4. Machines for translating from one language to another were first talked about in the 1930s. Nothing much happened, however, until 1940 when an American mathematician called Warren Weaver became intrigued with the way the British had used their pioneering Colossus computer to crack the military codes produced by Germany's Enigma encryption machines. In a memo to his employer, the Rockefeller Foundation, Weaver wrote: "I have a text in front of me which is written in Russian but I am going to pretend that it is really written in English and that it has been coded in some strange symbols. All I need to do is to strip off the code in order to retrieve the information contained in the text."
5. The earliest "translation engines" were all based on this direct, so-called "transformer", approach. Input sentences of the source language were transformed directly into output sentences of the target language, using a simple form of parsing. The parser did a rough/analysis of the source sentence, dividing it into subject, object, verb, etc. Source words were then replaced by target words selected from a dictionary, and their order rearranged so as to comply with the rules of the target language.
6. It sounds simple, but it wasn't. The problem with Weaver's approach was summarized succinctly by Yehoshua Bar-Hillel, a linguist and philosopher who wondered what kind of sense a machine would make of the sentence "The pen is in the box" (the writing instrument is in the container) and the sentence "The box is in the pen" (the container is in the[play]pen).
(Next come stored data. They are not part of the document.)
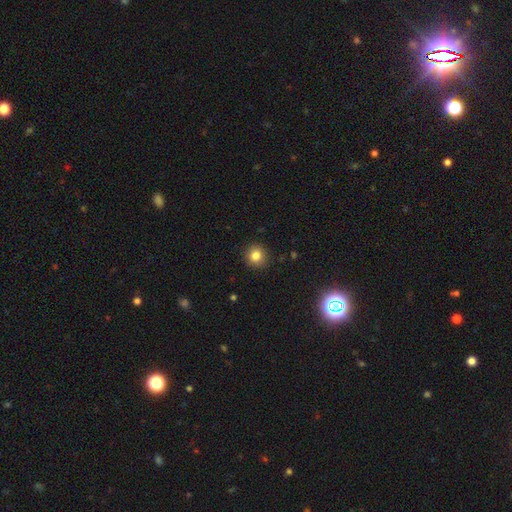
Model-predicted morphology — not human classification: Smooth or featured?
  - smooth: 82% *
  - star or artifact: 12%
  - featured or disk: 6%
How rounded?
  - round: 90% *
  - in between: 9%
  - cigar-shaped: 1%
Merging?
  - none: 91% *
  - minor disturbance: 6%
  - major disturbance: 2%
  - merger: 1%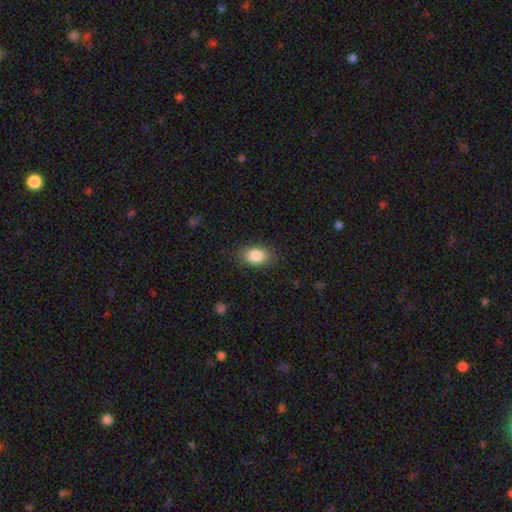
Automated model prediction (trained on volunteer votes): Smooth or featured? smooth (86%)
How rounded? in between (86%)
Merging? none (85%)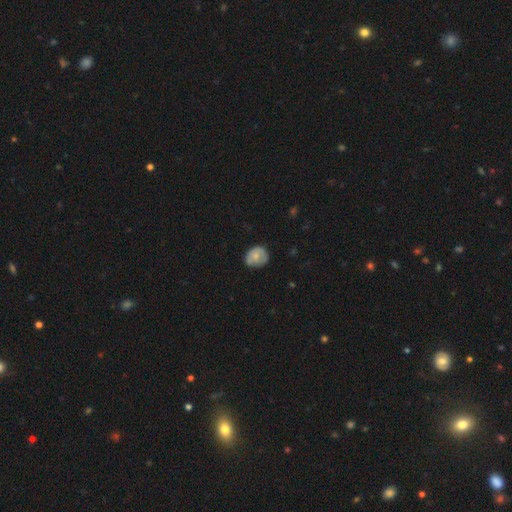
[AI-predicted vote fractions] Q: Smooth or featured?
A: smooth (67%); runner-up: featured or disk (26%)
Q: How rounded?
A: round (61%); runner-up: in between (38%)
Q: Merging?
A: none (59%); runner-up: minor disturbance (32%)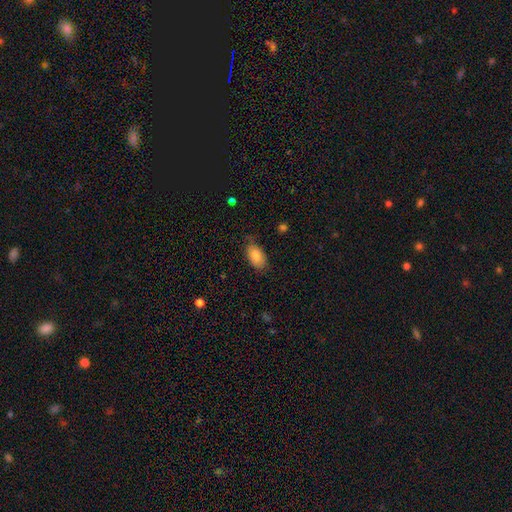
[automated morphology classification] Q: Smooth or featured?
A: smooth (87%); runner-up: star or artifact (7%)
Q: How rounded?
A: in between (93%); runner-up: round (5%)
Q: Merging?
A: none (74%); runner-up: minor disturbance (20%)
7. Humans resolve such ambiguities in one of two ways. Either they note the context of the preceding sentences or they infer the meaning in isolation by knowing certain rules about the real world—in this case, that boxes are bigger than pens (writing instruments) but smaller than pens (play-pens) and that bigger objects cannot fit inside smaller ones. The computers available to Weaver and his immediate successors could not possibly have managed that.
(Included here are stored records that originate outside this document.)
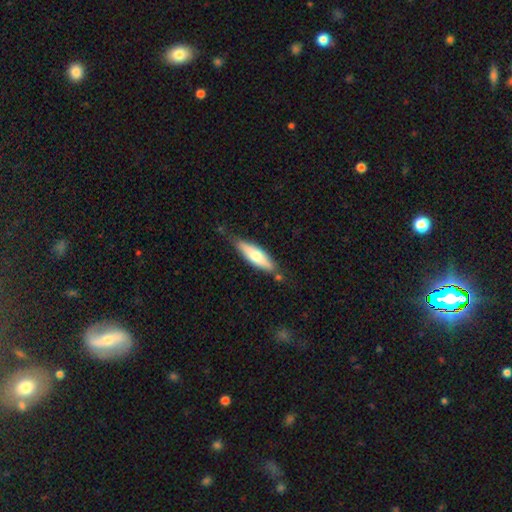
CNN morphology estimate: Smooth or featured? Predicted: smooth (p=0.60). How rounded? Predicted: cigar-shaped (p=0.60). Merging? Predicted: none (p=0.73).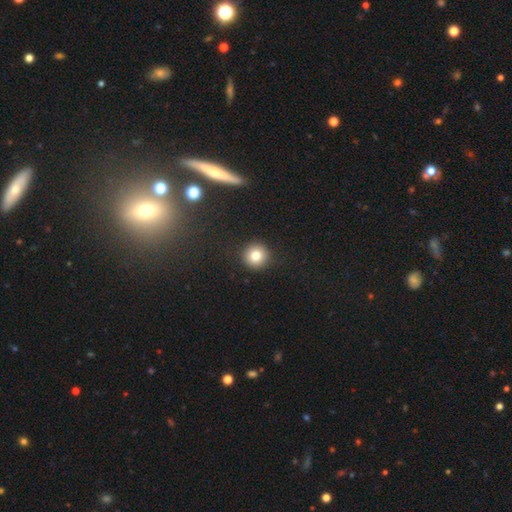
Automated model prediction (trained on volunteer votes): Smooth or featured? Predicted: smooth (p=0.80). How rounded? Predicted: round (p=0.95). Merging? Predicted: none (p=0.91).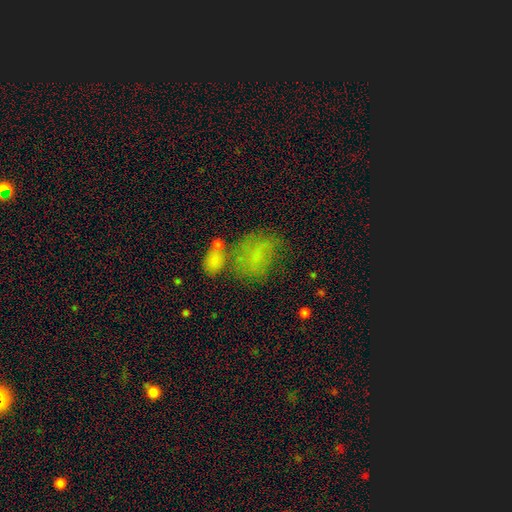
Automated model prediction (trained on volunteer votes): This appears to be a smooth galaxy with no disk features (55%) that is in between round and cigar-shaped (64%). Merging: none (37%).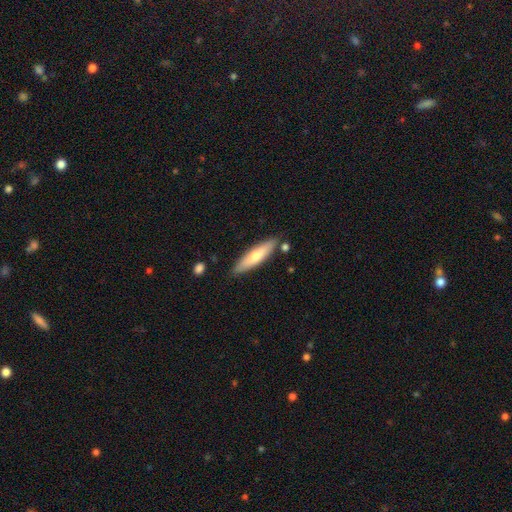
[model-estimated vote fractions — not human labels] Morphology: type=smooth (64%); roundness=cigar-shaped (77%); merging=none (84%).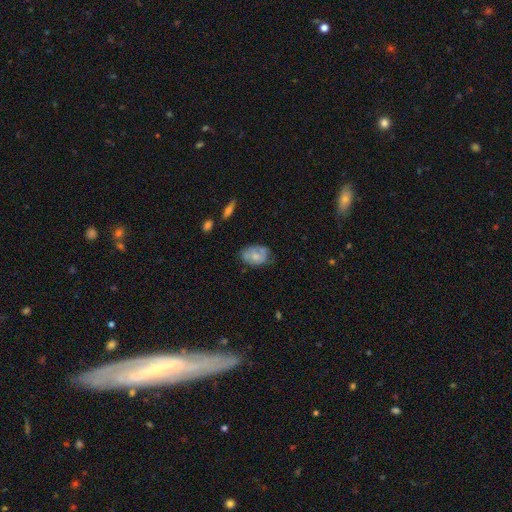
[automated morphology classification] This appears to be a smooth galaxy with no disk features (60%) that is in between round and cigar-shaped (82%). Merging: none (60%).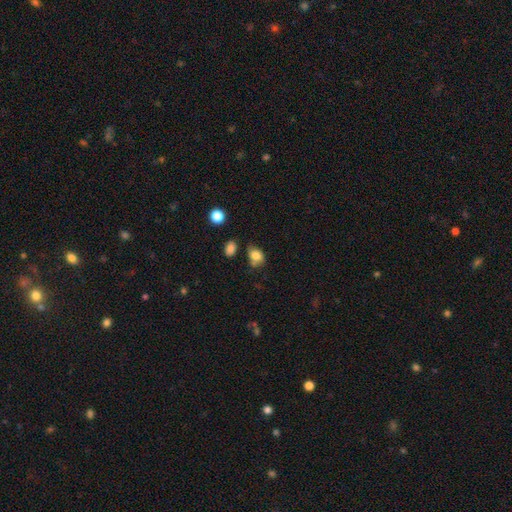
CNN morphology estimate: Smooth or featured: smooth — 80% (star or artifact — 10%)
How rounded: in between — 66% (round — 33%)
Merging: none — 49% (minor disturbance — 28%)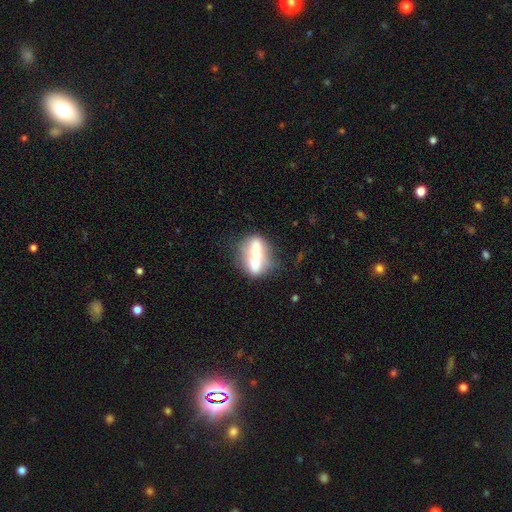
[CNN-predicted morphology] smooth-or-featured: featured or disk: 54% | smooth: 38% | star or artifact: 8%
  disk-edge-on: yes: 51% | no: 49%
  merging: none: 70% | minor disturbance: 16% | major disturbance: 9% | merger: 5%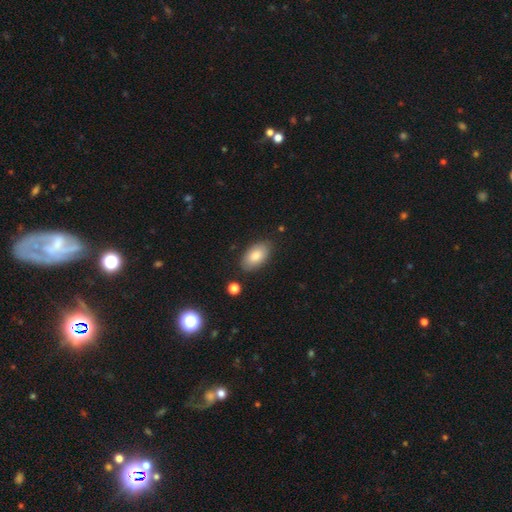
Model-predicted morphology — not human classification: A smooth galaxy with no disk features (82%) that is in between round and cigar-shaped (94%).

Vote fractions:
- Smooth or featured? smooth: 82% / featured or disk: 11% / star or artifact: 7%
- How rounded? in between: 94% / round: 4% / cigar-shaped: 2%
- Merging? none: 84% / minor disturbance: 11% / major disturbance: 3% / merger: 2%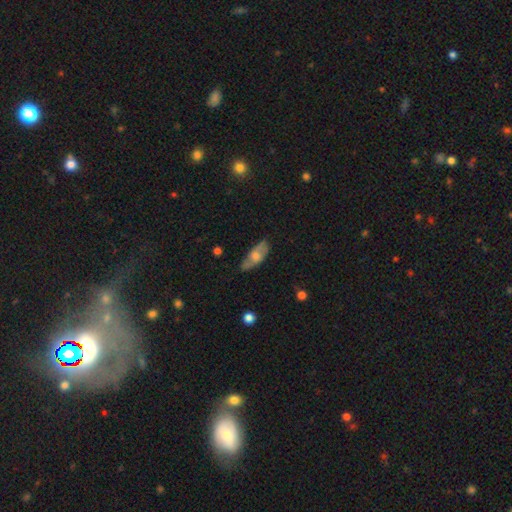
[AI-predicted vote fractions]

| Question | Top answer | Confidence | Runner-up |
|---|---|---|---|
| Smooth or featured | smooth | 51% | featured or disk (42%) |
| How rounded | in between | 76% | cigar-shaped (20%) |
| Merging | none | 64% | minor disturbance (27%) |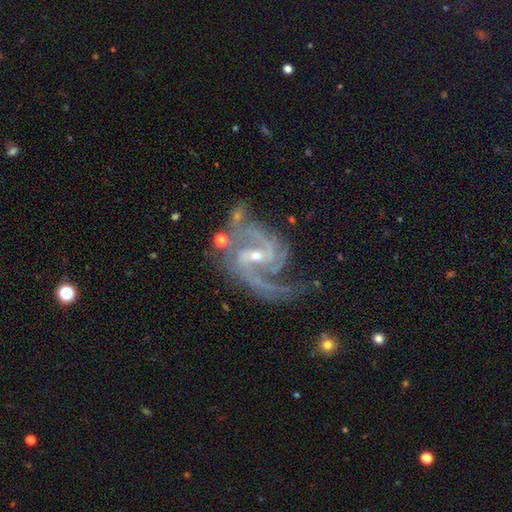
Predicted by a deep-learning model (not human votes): Smooth or featured? Predicted: featured or disk (p=0.92). Edge-on disk? Predicted: no (p=0.97). Bar? Predicted: weak (p=0.44). Spiral arms? Predicted: yes (p=0.98). Spiral winding? Predicted: medium (p=0.56). Spiral arm count? Predicted: 2 (p=0.57). Bulge size? Predicted: small (p=0.67). Merging? Predicted: none (p=0.54).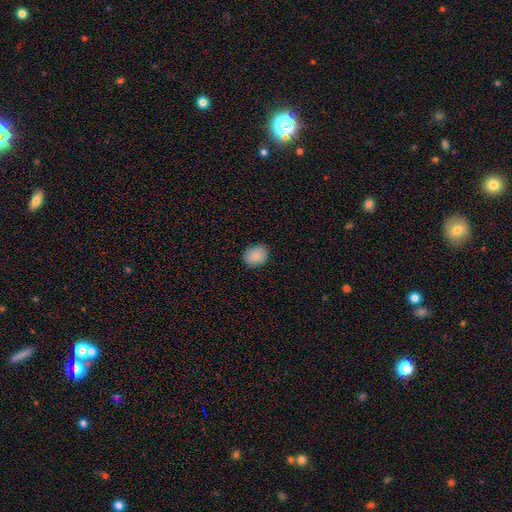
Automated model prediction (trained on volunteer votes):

8. But modern computers, which have more processing power arid more memory, can. Their translation engines are able to adopt a less direct approach, using what is called "linguistic knowledge". It is this that has allowed Mr. Kamejima to produce e-j bank, and has also permitted NeocorTech of San Diego to come up with Tsunami and Typhoon - the first Japanese-language-translation software to run on the standard (English) version of Microsoft Windows.
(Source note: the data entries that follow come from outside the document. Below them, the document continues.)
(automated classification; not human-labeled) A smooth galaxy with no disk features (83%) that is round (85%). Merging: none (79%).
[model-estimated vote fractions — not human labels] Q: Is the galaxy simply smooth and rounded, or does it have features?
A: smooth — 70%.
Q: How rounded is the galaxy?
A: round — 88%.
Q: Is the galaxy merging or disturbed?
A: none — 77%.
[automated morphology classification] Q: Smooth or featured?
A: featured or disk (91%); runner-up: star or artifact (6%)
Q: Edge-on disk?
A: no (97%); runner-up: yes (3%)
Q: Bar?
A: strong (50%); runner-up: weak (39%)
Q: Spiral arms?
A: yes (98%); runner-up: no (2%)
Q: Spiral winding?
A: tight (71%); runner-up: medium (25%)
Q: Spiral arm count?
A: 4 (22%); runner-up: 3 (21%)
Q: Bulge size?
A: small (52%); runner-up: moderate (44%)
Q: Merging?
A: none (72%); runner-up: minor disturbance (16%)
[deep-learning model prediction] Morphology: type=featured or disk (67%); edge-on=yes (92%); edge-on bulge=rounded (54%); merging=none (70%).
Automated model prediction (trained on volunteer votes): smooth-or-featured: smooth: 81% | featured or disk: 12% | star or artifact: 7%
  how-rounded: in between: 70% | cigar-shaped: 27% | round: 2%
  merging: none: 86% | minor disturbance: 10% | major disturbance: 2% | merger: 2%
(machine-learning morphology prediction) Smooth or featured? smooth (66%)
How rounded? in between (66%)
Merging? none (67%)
9. Linguistic-knowledge translators have two sets of grammatical rules—one for the source language and one for the target. They also have a lot of information about the idiomatic differences between the languages, to stop them making silly mistakes.
10. The first set of grammatical rules is used by the parser to analyze an input sentence ("I read" The Economist "every week"). The sentence is resolved into a tree that describes the structural relationship between the sentence's components ("I" [subject], "read" (verb), "The Economist" (object) and "every week" [phrase modifying the verb). Thus far, the process is like that of a Weaver-style transformer engine. But then things get more complex. Instead of working to a pre-arranged formula, a generator (i.e., a parser in reverse) is brought into play to create a sentence structure in the target language. It does so using a dictionary and a comparative grammar—a set of rules that describes the difference between each sentence component in the source language and its counterpart in the target language. Thus a bridge to the second language is built on deep structural foundations.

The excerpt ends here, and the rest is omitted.